Source information section start

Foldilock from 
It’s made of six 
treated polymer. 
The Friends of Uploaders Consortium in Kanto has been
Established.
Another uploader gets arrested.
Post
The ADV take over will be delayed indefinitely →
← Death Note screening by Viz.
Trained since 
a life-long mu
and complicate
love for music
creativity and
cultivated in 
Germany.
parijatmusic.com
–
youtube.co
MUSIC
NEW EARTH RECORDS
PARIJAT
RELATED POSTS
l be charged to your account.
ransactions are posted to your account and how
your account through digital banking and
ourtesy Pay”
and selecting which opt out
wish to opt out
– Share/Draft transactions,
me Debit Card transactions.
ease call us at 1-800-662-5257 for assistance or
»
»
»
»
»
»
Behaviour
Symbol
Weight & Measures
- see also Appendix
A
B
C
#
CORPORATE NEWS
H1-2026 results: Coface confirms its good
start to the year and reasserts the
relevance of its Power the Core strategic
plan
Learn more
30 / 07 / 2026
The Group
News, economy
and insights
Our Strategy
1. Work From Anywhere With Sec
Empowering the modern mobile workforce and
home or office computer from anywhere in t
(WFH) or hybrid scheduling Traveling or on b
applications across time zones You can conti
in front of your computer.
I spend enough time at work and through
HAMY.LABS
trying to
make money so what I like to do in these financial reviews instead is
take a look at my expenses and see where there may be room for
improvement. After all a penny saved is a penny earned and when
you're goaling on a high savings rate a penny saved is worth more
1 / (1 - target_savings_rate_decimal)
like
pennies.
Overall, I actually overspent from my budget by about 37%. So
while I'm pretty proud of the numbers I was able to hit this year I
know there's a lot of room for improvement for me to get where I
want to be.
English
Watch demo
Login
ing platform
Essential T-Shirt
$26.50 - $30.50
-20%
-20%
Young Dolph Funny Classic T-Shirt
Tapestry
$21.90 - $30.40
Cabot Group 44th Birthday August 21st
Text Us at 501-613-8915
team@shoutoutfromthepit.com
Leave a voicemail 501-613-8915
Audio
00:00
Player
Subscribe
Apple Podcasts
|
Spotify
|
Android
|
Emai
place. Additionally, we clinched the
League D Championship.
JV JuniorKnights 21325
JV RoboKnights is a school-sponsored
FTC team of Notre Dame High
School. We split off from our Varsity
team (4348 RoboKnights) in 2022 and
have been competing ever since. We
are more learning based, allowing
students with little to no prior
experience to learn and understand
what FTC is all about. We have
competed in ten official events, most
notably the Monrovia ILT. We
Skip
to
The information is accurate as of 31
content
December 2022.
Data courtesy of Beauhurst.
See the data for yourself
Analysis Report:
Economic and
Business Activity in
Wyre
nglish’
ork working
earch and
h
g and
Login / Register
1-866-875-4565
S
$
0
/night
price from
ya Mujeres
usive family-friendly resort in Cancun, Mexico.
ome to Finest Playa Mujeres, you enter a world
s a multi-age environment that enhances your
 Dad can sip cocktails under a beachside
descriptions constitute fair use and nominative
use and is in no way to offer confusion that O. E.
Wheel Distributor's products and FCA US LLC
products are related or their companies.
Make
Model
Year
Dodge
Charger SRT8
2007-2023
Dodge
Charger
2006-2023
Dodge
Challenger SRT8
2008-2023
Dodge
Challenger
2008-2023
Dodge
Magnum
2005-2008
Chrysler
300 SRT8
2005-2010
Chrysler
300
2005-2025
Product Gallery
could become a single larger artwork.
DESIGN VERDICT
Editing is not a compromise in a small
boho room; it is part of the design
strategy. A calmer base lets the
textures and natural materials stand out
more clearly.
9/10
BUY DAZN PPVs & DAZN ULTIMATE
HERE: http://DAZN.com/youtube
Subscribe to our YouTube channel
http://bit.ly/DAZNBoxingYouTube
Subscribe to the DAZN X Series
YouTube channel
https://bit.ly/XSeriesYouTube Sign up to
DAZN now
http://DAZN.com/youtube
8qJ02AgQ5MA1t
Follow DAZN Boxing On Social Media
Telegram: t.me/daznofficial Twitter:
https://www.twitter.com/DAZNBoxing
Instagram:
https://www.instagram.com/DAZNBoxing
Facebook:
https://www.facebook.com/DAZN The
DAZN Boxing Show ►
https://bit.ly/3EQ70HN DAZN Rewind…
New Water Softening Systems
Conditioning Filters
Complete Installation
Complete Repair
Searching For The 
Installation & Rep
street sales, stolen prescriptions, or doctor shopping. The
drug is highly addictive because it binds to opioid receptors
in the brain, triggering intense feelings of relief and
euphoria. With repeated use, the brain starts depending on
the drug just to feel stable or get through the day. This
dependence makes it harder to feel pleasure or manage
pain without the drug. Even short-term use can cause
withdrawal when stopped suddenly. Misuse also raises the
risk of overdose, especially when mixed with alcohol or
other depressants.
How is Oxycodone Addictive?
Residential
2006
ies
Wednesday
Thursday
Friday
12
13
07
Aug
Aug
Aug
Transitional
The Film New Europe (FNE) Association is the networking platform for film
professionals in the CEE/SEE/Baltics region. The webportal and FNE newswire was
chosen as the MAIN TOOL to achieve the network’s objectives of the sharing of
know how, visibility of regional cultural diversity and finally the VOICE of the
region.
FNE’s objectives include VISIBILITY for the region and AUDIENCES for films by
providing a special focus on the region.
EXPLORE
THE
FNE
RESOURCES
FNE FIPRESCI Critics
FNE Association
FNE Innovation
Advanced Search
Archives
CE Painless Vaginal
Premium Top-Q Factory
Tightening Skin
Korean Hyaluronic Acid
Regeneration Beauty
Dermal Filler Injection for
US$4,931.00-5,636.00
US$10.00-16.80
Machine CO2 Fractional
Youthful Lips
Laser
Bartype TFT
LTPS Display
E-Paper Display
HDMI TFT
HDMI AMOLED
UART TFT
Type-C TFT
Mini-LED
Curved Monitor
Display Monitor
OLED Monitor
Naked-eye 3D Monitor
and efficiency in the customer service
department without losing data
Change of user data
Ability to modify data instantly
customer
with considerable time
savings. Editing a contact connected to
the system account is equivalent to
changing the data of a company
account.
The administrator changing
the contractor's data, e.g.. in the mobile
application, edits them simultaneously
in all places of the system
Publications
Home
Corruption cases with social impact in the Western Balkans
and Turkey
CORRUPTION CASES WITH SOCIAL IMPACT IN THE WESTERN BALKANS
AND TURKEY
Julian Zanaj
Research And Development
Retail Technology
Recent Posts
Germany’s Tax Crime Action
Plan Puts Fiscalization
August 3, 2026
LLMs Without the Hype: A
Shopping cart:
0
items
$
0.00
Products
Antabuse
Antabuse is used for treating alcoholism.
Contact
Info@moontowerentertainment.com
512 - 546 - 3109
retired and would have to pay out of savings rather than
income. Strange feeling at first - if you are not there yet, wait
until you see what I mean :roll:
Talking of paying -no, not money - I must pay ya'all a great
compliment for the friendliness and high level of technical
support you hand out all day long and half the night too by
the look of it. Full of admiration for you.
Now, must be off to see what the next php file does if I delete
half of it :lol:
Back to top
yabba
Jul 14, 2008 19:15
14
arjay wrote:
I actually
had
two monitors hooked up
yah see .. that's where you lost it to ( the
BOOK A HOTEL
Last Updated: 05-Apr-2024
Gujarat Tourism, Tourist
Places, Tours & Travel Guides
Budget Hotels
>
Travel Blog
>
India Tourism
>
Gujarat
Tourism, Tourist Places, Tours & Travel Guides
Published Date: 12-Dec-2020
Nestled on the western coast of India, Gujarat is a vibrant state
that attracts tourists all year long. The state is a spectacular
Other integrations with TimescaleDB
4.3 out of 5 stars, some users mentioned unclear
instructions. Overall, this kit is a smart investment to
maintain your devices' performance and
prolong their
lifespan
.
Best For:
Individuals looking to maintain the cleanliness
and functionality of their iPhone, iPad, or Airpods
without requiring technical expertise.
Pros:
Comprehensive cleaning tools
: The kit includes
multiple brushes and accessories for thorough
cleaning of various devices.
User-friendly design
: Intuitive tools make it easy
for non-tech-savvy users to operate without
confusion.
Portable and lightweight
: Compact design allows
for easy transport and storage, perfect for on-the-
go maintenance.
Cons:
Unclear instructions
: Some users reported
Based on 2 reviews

Source information section end

(Task to carry out) Every line above from the line with "Machine CO2 Fractional" to the line with "4.3 out of 5", both included, must be reproduced exactly, and no other line may appear.

(Response to this task)
Machine CO2 Fractional
Youthful Lips
Laser
Bartype TFT
LTPS Display
E-Paper Display
HDMI TFT
HDMI AMOLED
UART TFT
Type-C TFT
Mini-LED
Curved Monitor
Display Monitor
OLED Monitor
Naked-eye 3D Monitor
and efficiency in the customer service
department without losing data
Change of user data
Ability to modify data instantly
customer
with considerable time
savings. Editing a contact connected to
the system account is equivalent to
changing the data of a company
account.
The administrator changing
the contractor's data, e.g.. in the mobile
application, edits them simultaneously
in all places of the system
Publications
Home
Corruption cases with social impact in the Western Balkans
and Turkey
CORRUPTION CASES WITH SOCIAL IMPACT IN THE WESTERN BALKANS
AND TURKEY
Julian Zanaj
Research And Development
Retail Technology
Recent Posts
Germany’s Tax Crime Action
Plan Puts Fiscalization
August 3, 2026
LLMs Without the Hype: A
Shopping cart:
0
items
$
0.00
Products
Antabuse
Antabuse is used for treating alcoholism.
Contact
Info@moontowerentertainment.com
512 - 546 - 3109
retired and would have to pay out of savings rather than
income. Strange feeling at first - if you are not there yet, wait
until you see what I mean :roll:
Talking of paying -no, not money - I must pay ya'all a great
compliment for the friendliness and high level of technical
support you hand out all day long and half the night too by
the look of it. Full of admiration for you.
Now, must be off to see what the next php file does if I delete
half of it :lol:
Back to top
yabba
Jul 14, 2008 19:15
14
arjay wrote:
I actually
had
two monitors hooked up
yah see .. that's where you lost it to ( the
BOOK A HOTEL
Last Updated: 05-Apr-2024
Gujarat Tourism, Tourist
Places, Tours & Travel Guides
Budget Hotels
>
Travel Blog
>
India Tourism
>
Gujarat
Tourism, Tourist Places, Tours & Travel Guides
Published Date: 12-Dec-2020
Nestled on the western coast of India, Gujarat is a vibrant state
that attracts tourists all year long. The state is a spectacular
Other integrations with TimescaleDB
4.3 out of 5 stars, some users mentioned unclear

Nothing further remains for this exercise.